E. coli giant spheroplasts were generated as previously described[23] from MJF612 strain expressing the K55T MscL mutant in trans. Patch clamp experiments were performed in the inside-out configuration, at room temperature under symmetrical conditions using a buffer consisting of 200 mM KCl, 90 mM MgCl2, 10 mM CaCl2, and 5 mM HEPES adjusted to pH 6.0. Patches were excised, and recordings were performed at 20 mV (for simplicity the patch traces openings are shown upward). Data were acquired at a sampling rate of 20 kHz with 10 kHz filtration using an AxoPatch 200B amplifier (Molecular Devices, Sunnyvale, CA, USA). A piezoelectric pressure transducer (World Precision Instruments, Sarasota, FL, USA) was used to measure the pressure throughout the experiments. Glass pipettes were backfilled with the antibiotic, with the tip containing patch buffer without the drugs. Traces taken right after the patch seal formation were used as controls for each experiment. Only patches that form seals within 3 minutes of back-filling the pipette were used and MscL response to pressure was measured immediately after forming the patch. Three consecutive measurements were taken for the control first time point, and MscL sensitivity within the patch was tested subsequently every 20 minutes.

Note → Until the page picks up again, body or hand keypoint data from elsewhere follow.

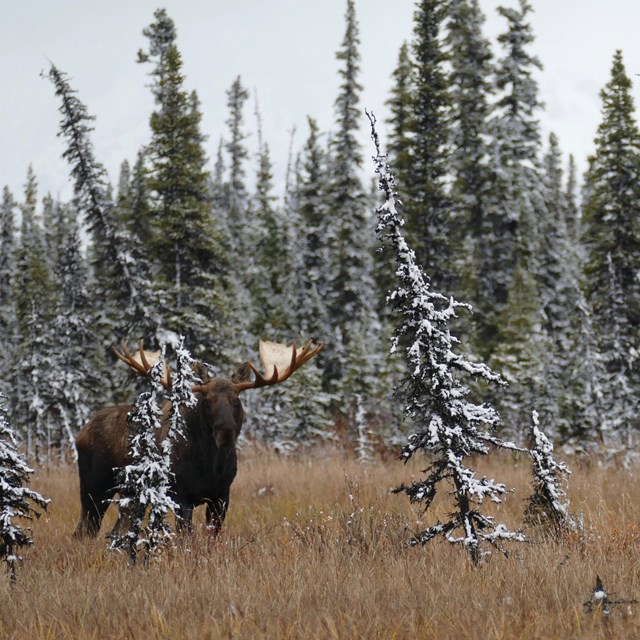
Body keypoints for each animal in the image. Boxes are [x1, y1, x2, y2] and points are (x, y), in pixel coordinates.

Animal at [74, 338, 322, 536]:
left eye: (236, 399)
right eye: (207, 401)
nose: (225, 431)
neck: (211, 467)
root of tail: (81, 432)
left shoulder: (221, 496)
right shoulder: (180, 496)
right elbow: (187, 539)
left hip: (131, 494)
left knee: (118, 529)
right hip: (94, 485)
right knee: (85, 530)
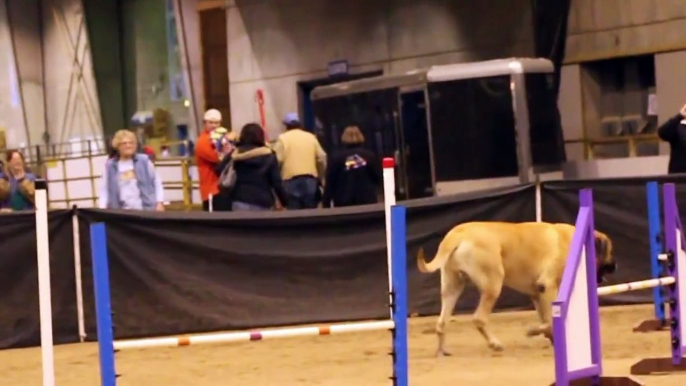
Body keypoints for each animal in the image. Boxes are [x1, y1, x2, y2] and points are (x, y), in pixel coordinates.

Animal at [420, 222, 620, 354]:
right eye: (611, 250)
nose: (615, 266)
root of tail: (458, 233)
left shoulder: (538, 294)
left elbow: (546, 319)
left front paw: (549, 336)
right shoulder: (548, 287)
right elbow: (549, 320)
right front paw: (534, 331)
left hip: (452, 288)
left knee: (441, 323)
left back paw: (442, 350)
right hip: (493, 284)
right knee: (479, 319)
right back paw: (495, 344)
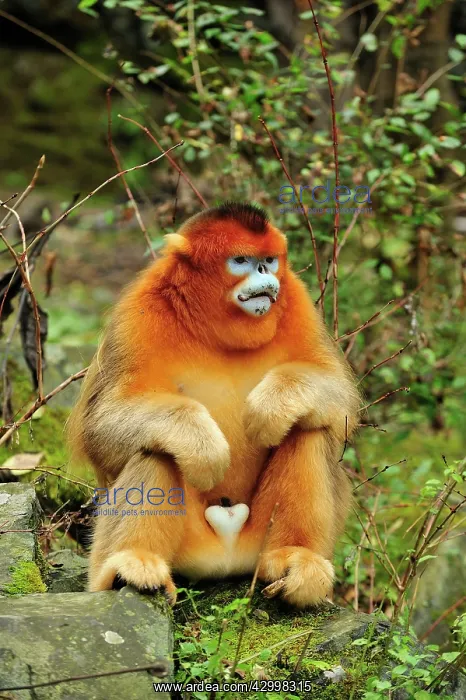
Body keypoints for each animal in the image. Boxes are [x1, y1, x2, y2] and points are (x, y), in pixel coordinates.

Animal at [68, 202, 360, 608]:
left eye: (269, 260)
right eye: (241, 260)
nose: (265, 274)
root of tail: (228, 548)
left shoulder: (297, 300)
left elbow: (341, 398)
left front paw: (270, 409)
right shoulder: (137, 310)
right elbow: (100, 427)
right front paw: (204, 449)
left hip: (256, 542)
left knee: (307, 427)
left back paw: (294, 560)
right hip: (192, 545)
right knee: (156, 448)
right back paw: (132, 566)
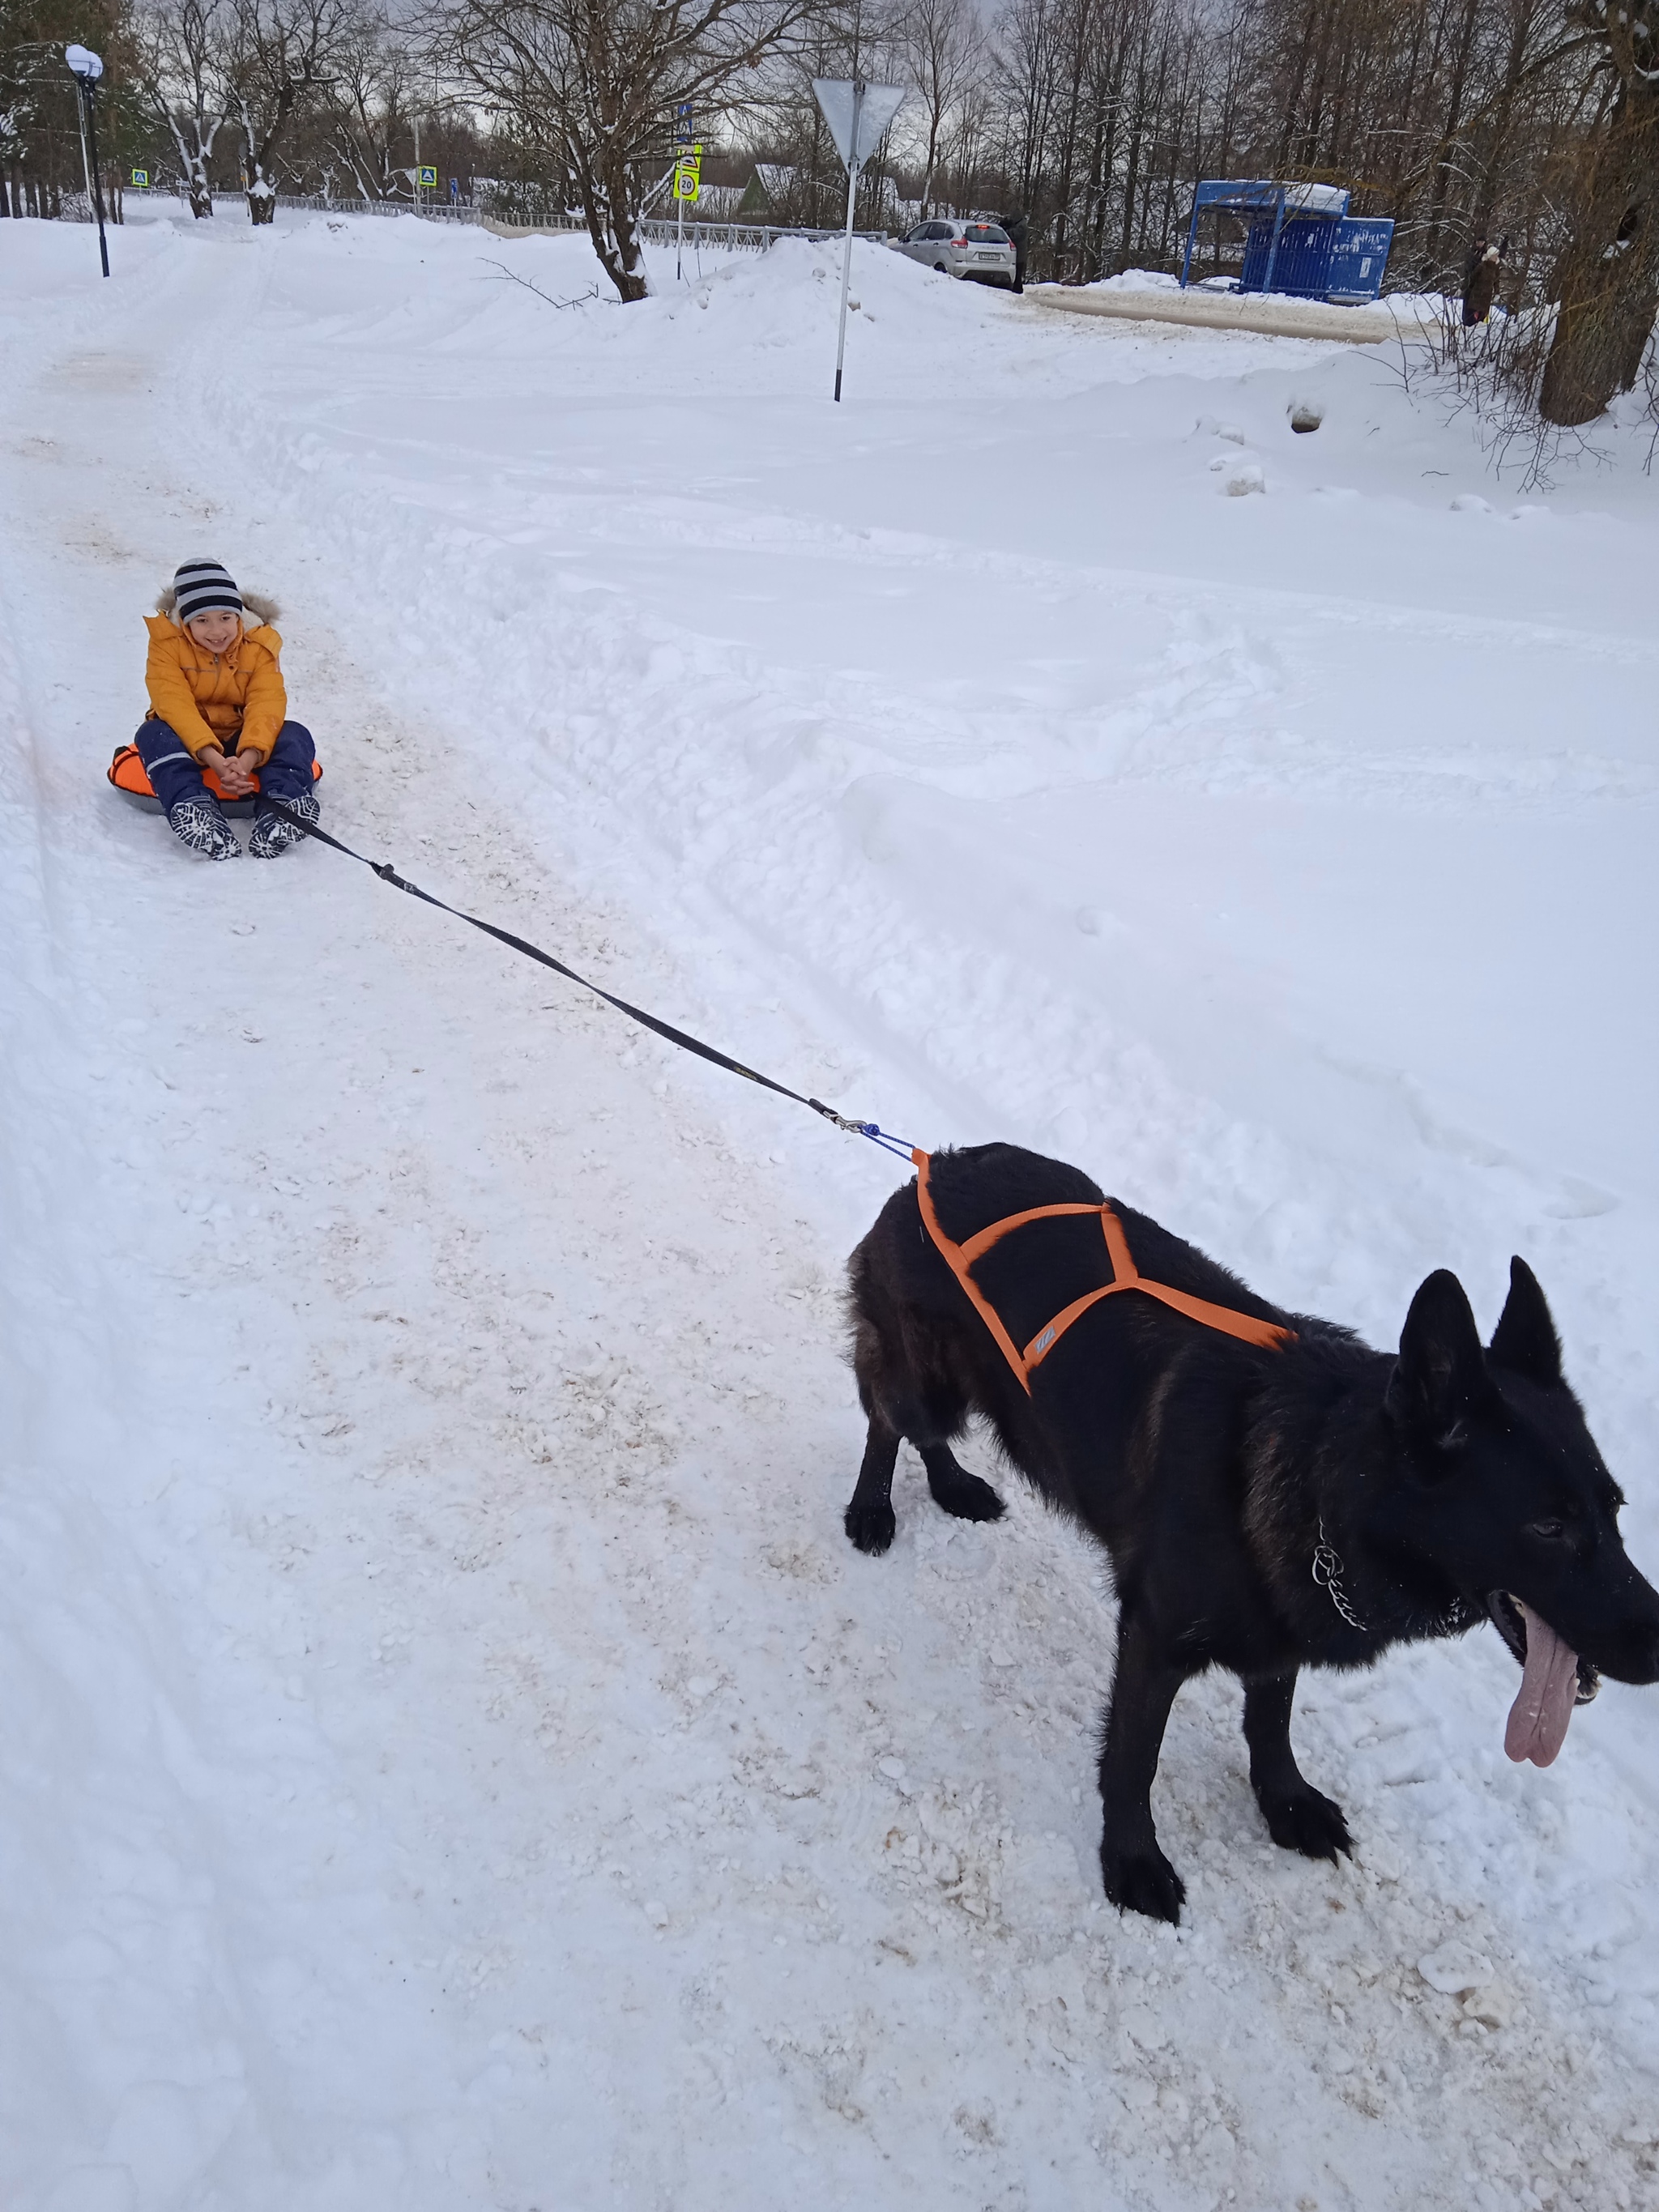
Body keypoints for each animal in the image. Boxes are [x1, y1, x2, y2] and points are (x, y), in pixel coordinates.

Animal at [849, 1150, 1654, 1929]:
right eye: (1549, 1526)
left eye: (1615, 1510)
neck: (1325, 1475)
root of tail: (928, 1167)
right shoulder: (1155, 1637)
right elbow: (1135, 1757)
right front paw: (1132, 1858)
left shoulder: (1283, 1620)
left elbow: (1271, 1721)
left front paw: (1285, 1800)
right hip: (927, 1385)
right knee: (890, 1421)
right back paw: (874, 1507)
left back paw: (954, 1485)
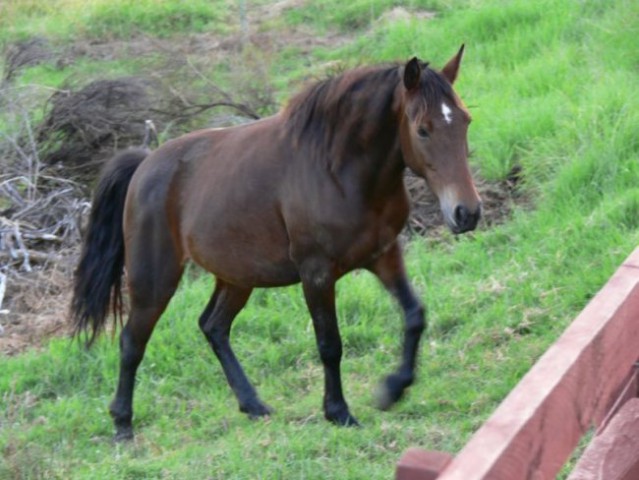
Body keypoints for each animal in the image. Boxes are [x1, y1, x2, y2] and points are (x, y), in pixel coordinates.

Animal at [70, 45, 480, 438]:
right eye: (422, 129)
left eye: (465, 120)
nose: (467, 213)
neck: (339, 170)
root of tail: (144, 164)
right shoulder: (316, 273)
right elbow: (330, 344)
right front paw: (338, 412)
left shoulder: (384, 255)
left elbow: (414, 315)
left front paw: (392, 389)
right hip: (155, 280)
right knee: (132, 342)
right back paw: (122, 424)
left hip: (237, 277)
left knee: (213, 326)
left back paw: (252, 404)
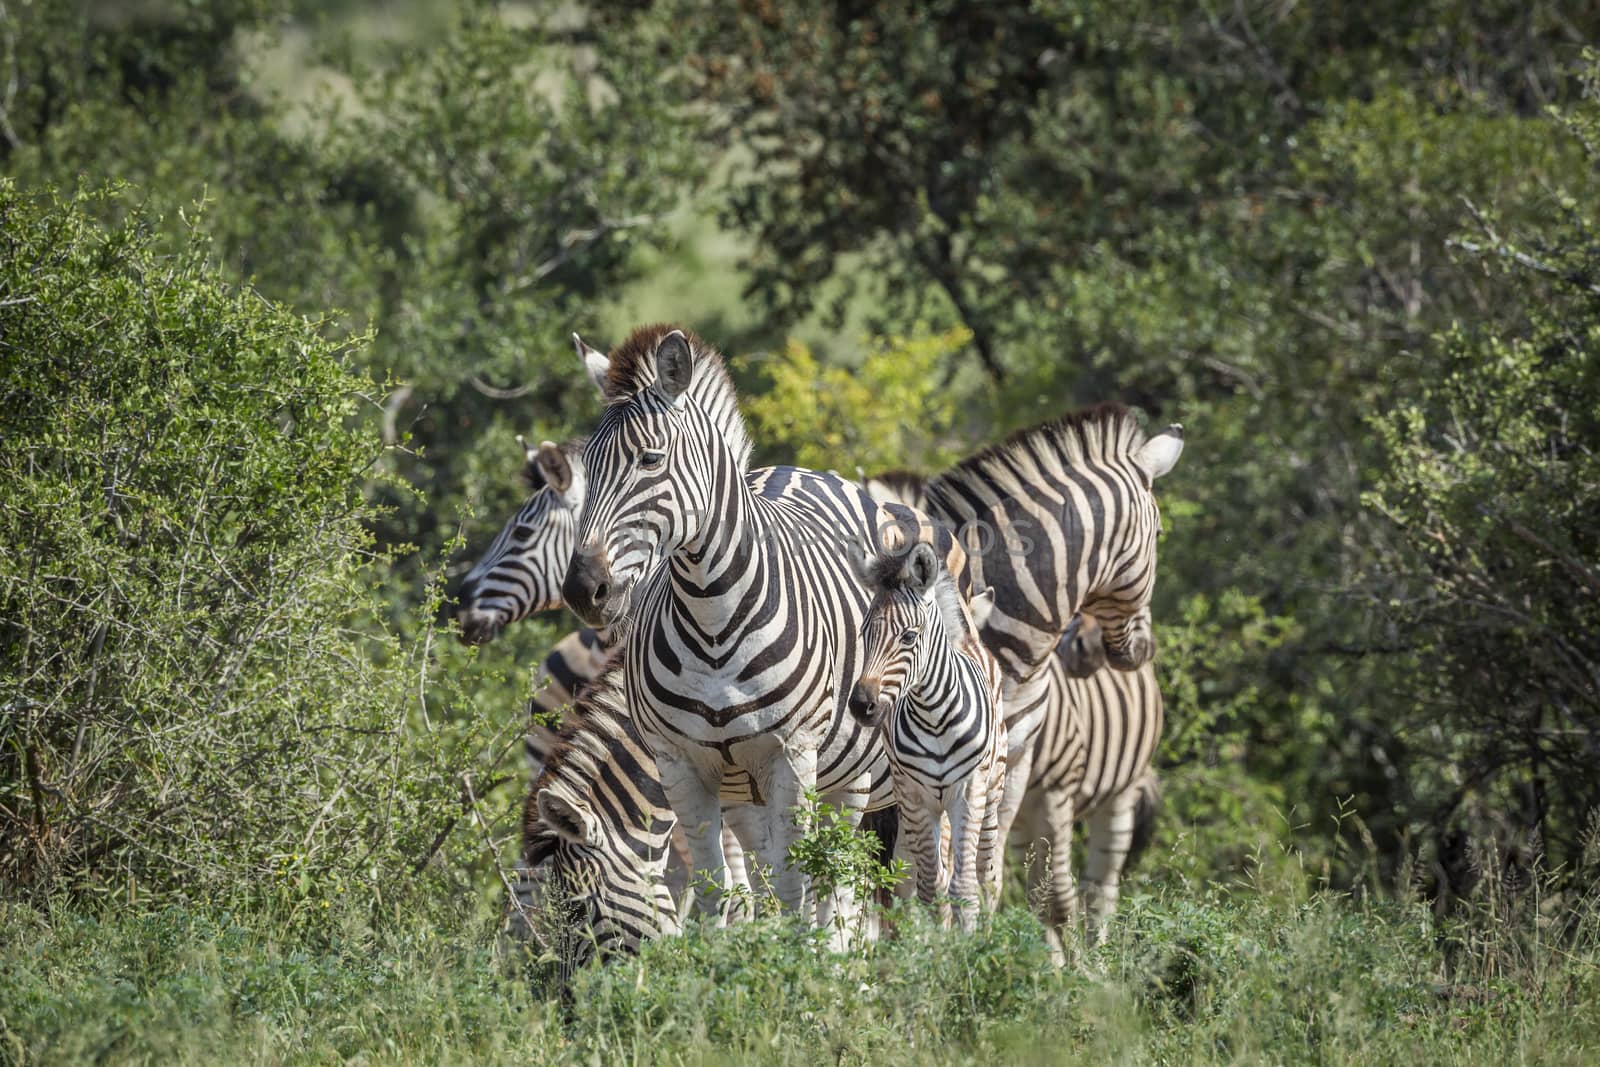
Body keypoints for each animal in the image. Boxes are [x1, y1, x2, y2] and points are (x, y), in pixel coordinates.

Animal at [563, 327, 947, 927]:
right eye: (587, 469)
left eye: (650, 459)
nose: (585, 589)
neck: (712, 622)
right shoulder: (682, 767)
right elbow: (718, 894)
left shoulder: (790, 758)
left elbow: (792, 890)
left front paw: (795, 958)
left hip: (859, 780)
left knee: (854, 887)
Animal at [844, 537, 1004, 927]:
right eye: (865, 633)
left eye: (908, 637)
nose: (861, 705)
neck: (934, 718)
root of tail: (969, 639)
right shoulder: (913, 796)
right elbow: (931, 888)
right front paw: (934, 943)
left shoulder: (968, 791)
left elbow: (964, 887)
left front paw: (967, 943)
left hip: (993, 790)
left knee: (987, 877)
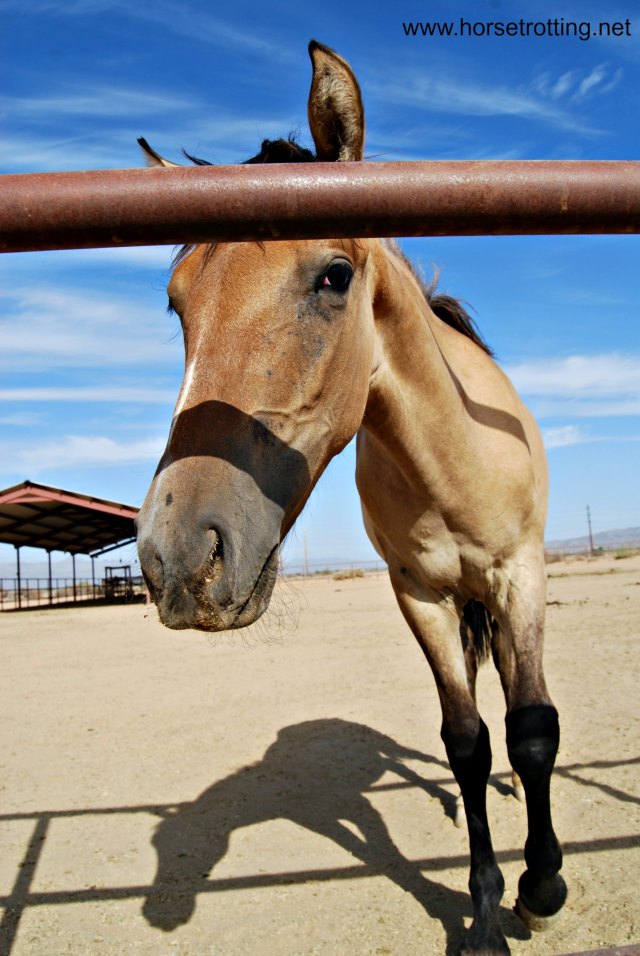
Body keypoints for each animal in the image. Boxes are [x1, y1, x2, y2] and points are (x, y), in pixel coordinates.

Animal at [136, 40, 567, 955]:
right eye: (178, 302)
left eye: (334, 275)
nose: (178, 556)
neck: (452, 457)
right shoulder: (421, 594)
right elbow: (467, 741)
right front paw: (483, 908)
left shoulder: (523, 574)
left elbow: (532, 727)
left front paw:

Potassium flux experiments

The MJF612 strain was used for the K+ flux experiments[17] either carrying an empty vector or expressing WT MscL. Overnight cultures were grown from a single colony in K10 media consisting of 46mM Na2HPO4, 23mM NaH2PO4, 8mM (NH4)2SO4, 10mM KCl and 100mM NaCl, supplemented with 0.4 mM MgSO4, 3 µM thiamine, 6 µM iron, 0.04% glucose plus 100µg ml−1 ampicillin. The next morning cultures were diluted 1:50 in the same media; when they reached an OD600 = 0.2 they were induced for 1 hour at 37°C degrees. The cultures were then split in two: mock no drug added and 82 µM or 140µM dihydrostreptomycin. The final OD600 was taken and the amount of cells to be used was calculated, adjusting for OD. Typical OD values ranged from 0.47 to 0.67, and approximately 1–1.5 ml of the cultures were then passed through a 0.45µm filter and washed with 3ml of K0 media (K10 with the KCl replaced by NaCl), of the same osmolarity and no supplements or ampicillin. The filters were placed in 100ml plastic beakers and then dried in an oven at 80 °C overnight covered with foil. The next morning 3 ml of double distilled water were added to each filter and K+ levels were read using a flame photometer after a standard curve was established. Typical values ranged from 90 to 140 mM, and about 50–70mM for the streptomycin treated bacteria expressing MscL.

Glutamate Assay

The MJF612 strain was used for the K+ flux experiments[17] either carrying an empty vector or expressing WT MscL. Overnight cultures were grown from a single colony in K10 media consisting of 46mM Na2HPO4, 23mM NaH2PO4, 8mM (NH4)2SO4, 10mM KCl and 100mM NaCl, supplemented with 0.4 mM MgSO4, 3 µM thiamine, 6 µM iron, 0.04% glucose plus 100µg ml−1 ampicillin. The next morning cultures were diluted 1:50 in the same media; when they reached an OD600 = 0.2 they were induced for 1 hour at 37°C degrees. The cultures were then split in two: mock no drug added and 82 µM dihydrostreptomycin. The final OD600 of the cultures was recorded and 15 ml of each sample was pelleted, the supernatant removed and immediately frozen down to −80°C. Samples were re-suspended in K0 media (no supplements) adjusting volume for final OD600. Glutamate measurements were performed using the EnzyChrom™ Glutamate Assay Kit (BioAssay Systems Hayward, CA, USA) according to manufacturer’s instructions.